* [Data section]:
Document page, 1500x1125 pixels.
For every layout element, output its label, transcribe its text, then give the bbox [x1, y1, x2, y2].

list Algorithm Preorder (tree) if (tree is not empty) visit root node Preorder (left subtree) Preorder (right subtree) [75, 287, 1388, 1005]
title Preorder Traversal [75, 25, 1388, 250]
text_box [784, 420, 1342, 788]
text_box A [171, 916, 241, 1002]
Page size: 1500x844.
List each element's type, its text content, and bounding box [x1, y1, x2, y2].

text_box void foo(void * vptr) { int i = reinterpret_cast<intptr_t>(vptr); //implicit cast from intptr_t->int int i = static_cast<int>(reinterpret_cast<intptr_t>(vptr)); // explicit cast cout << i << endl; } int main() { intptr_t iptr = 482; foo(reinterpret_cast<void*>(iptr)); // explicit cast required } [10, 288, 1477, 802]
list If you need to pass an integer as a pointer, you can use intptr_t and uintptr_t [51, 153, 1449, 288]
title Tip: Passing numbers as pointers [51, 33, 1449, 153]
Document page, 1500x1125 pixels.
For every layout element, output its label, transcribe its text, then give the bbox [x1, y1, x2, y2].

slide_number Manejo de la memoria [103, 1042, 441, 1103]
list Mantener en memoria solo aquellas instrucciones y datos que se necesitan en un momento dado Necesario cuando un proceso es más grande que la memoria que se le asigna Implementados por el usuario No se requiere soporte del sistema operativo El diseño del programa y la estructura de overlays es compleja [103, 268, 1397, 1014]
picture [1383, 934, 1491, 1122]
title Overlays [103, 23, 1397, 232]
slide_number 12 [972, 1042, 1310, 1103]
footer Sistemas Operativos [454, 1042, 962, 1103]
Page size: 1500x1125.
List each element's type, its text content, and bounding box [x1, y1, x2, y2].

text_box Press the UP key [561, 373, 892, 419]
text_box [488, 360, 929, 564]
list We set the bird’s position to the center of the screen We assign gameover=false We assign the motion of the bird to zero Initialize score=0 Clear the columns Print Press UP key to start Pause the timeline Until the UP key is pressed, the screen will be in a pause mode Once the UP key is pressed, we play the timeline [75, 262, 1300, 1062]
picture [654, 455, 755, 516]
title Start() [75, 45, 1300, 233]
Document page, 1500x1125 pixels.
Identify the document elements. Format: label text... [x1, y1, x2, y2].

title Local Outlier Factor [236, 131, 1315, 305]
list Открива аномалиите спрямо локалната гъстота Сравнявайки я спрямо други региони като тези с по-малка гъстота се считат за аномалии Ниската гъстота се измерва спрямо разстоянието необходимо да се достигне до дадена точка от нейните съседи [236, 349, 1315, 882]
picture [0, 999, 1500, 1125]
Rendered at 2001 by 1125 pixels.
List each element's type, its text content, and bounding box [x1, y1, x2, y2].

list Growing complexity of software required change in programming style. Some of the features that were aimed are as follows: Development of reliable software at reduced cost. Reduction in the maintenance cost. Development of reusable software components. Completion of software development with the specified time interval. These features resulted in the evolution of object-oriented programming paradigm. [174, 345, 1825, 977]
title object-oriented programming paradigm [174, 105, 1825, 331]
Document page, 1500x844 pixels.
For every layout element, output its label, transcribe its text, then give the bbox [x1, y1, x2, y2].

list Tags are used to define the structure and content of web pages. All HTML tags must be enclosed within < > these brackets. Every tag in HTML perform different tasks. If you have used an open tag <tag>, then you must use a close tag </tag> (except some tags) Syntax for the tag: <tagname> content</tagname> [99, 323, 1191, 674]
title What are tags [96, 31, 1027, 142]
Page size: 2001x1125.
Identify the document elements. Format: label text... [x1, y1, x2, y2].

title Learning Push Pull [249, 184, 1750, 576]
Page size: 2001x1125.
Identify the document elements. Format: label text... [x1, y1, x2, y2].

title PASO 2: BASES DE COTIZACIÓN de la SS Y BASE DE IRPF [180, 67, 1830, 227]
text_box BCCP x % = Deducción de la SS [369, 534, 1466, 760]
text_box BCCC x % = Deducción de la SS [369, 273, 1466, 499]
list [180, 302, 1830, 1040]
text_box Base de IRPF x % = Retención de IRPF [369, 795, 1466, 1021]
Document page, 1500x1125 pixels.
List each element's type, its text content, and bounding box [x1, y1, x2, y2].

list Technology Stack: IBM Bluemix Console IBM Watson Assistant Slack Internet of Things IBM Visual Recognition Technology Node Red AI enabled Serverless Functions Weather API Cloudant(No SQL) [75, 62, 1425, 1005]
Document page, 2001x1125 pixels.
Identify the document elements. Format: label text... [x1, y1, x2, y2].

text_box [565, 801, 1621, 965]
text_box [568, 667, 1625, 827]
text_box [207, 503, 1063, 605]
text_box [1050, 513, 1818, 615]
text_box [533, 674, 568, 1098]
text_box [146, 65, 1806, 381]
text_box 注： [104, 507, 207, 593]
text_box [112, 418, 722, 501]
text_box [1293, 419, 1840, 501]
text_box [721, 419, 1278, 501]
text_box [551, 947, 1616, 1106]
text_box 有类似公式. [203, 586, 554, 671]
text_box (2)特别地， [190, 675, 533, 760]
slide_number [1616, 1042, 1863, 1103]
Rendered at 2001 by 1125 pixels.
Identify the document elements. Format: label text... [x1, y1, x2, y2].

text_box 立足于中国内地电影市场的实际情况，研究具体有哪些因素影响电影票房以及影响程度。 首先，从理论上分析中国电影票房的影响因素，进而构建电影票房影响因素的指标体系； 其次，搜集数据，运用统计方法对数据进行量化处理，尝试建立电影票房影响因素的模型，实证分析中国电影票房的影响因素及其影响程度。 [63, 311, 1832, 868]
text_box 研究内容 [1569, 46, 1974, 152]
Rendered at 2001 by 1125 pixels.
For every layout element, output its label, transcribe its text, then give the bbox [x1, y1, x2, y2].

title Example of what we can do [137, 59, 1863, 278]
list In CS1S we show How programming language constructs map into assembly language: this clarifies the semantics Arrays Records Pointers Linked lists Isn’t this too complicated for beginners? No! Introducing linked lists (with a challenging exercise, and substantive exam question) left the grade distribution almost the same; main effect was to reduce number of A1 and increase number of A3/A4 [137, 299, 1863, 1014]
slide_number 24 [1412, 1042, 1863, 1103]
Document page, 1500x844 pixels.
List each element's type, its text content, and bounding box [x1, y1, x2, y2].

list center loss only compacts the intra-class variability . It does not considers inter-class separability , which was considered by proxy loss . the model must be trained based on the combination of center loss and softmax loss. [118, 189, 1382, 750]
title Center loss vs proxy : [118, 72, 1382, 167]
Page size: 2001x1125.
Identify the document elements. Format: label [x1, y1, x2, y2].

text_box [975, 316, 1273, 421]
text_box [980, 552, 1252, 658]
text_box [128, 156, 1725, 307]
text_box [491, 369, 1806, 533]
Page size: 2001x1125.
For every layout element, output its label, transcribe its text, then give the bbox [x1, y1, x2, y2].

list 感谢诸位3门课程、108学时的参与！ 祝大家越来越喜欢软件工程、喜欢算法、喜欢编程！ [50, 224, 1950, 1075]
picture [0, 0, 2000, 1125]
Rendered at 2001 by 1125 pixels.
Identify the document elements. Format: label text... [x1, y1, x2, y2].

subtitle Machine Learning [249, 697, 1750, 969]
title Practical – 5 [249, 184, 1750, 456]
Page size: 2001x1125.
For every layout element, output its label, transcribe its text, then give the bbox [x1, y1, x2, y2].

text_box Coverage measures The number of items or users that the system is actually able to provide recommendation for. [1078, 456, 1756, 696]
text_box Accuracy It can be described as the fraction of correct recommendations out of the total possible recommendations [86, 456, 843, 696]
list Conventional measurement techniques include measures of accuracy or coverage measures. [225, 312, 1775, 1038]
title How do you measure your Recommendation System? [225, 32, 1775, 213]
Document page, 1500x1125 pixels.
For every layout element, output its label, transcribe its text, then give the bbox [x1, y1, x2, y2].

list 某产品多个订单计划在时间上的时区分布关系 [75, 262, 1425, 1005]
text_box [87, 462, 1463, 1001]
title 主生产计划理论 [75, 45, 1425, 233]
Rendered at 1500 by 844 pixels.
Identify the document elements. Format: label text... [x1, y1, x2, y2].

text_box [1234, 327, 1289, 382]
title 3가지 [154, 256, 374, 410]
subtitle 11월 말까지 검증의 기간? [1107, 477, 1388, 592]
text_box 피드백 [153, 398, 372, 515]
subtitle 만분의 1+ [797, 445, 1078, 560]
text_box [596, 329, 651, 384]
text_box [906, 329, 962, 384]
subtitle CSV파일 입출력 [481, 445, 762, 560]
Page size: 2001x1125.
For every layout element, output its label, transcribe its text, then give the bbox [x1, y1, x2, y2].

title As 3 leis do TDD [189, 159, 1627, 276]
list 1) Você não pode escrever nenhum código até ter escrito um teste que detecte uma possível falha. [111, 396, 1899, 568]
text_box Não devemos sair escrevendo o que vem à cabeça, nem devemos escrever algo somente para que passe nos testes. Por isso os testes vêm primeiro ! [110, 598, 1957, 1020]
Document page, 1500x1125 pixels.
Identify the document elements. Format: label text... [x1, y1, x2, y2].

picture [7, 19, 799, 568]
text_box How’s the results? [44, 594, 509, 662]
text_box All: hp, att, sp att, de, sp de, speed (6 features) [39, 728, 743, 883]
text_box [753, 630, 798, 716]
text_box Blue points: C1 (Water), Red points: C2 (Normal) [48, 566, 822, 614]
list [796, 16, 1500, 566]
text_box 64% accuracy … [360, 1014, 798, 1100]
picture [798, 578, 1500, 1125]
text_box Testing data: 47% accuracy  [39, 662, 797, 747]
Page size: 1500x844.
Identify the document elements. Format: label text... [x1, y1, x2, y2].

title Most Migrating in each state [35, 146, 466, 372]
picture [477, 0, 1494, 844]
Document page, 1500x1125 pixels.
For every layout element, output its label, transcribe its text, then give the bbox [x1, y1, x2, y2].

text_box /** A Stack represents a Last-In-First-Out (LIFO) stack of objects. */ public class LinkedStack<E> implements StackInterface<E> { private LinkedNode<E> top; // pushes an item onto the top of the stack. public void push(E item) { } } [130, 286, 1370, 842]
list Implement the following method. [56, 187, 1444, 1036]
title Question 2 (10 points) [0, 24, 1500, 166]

* [Your assignment]: Exactly and only the lines from the one containing "text_box [87, 462, 1463, 1001]" through the end of the material are to be reproduced, both ends included.

* [Exercise result]:
text_box [87, 462, 1463, 1001]
title 主生产计划理论 [75, 45, 1425, 233]
Rendered at 1500 by 844 pixels.
Identify the document elements. Format: label text... [x1, y1, x2, y2].

text_box [1234, 327, 1289, 382]
title 3가지 [154, 256, 374, 410]
subtitle 11월 말까지 검증의 기간? [1107, 477, 1388, 592]
text_box 피드백 [153, 398, 372, 515]
subtitle 만분의 1+ [797, 445, 1078, 560]
text_box [596, 329, 651, 384]
text_box [906, 329, 962, 384]
subtitle CSV파일 입출력 [481, 445, 762, 560]
Page size: 2001x1125.
For every layout element, output its label, transcribe its text, then give the bbox [x1, y1, x2, y2].

title As 3 leis do TDD [189, 159, 1627, 276]
list 1) Você não pode escrever nenhum código até ter escrito um teste que detecte uma possível falha. [111, 396, 1899, 568]
text_box Não devemos sair escrevendo o que vem à cabeça, nem devemos escrever algo somente para que passe nos testes. Por isso os testes vêm primeiro ! [110, 598, 1957, 1020]
Document page, 1500x1125 pixels.
Identify the document elements. Format: label text... [x1, y1, x2, y2].

picture [7, 19, 799, 568]
text_box How’s the results? [44, 594, 509, 662]
text_box All: hp, att, sp att, de, sp de, speed (6 features) [39, 728, 743, 883]
text_box [753, 630, 798, 716]
text_box Blue points: C1 (Water), Red points: C2 (Normal) [48, 566, 822, 614]
list [796, 16, 1500, 566]
text_box 64% accuracy … [360, 1014, 798, 1100]
picture [798, 578, 1500, 1125]
text_box Testing data: 47% accuracy  [39, 662, 797, 747]
Page size: 1500x844.
Identify the document elements. Format: label text... [x1, y1, x2, y2].

title Most Migrating in each state [35, 146, 466, 372]
picture [477, 0, 1494, 844]
Document page, 1500x1125 pixels.
For every layout element, output its label, transcribe its text, then give the bbox [x1, y1, x2, y2].

text_box /** A Stack represents a Last-In-First-Out (LIFO) stack of objects. */ public class LinkedStack<E> implements StackInterface<E> { private LinkedNode<E> top; // pushes an item onto the top of the stack. public void push(E item) { } } [130, 286, 1370, 842]
list Implement the following method. [56, 187, 1444, 1036]
title Question 2 (10 points) [0, 24, 1500, 166]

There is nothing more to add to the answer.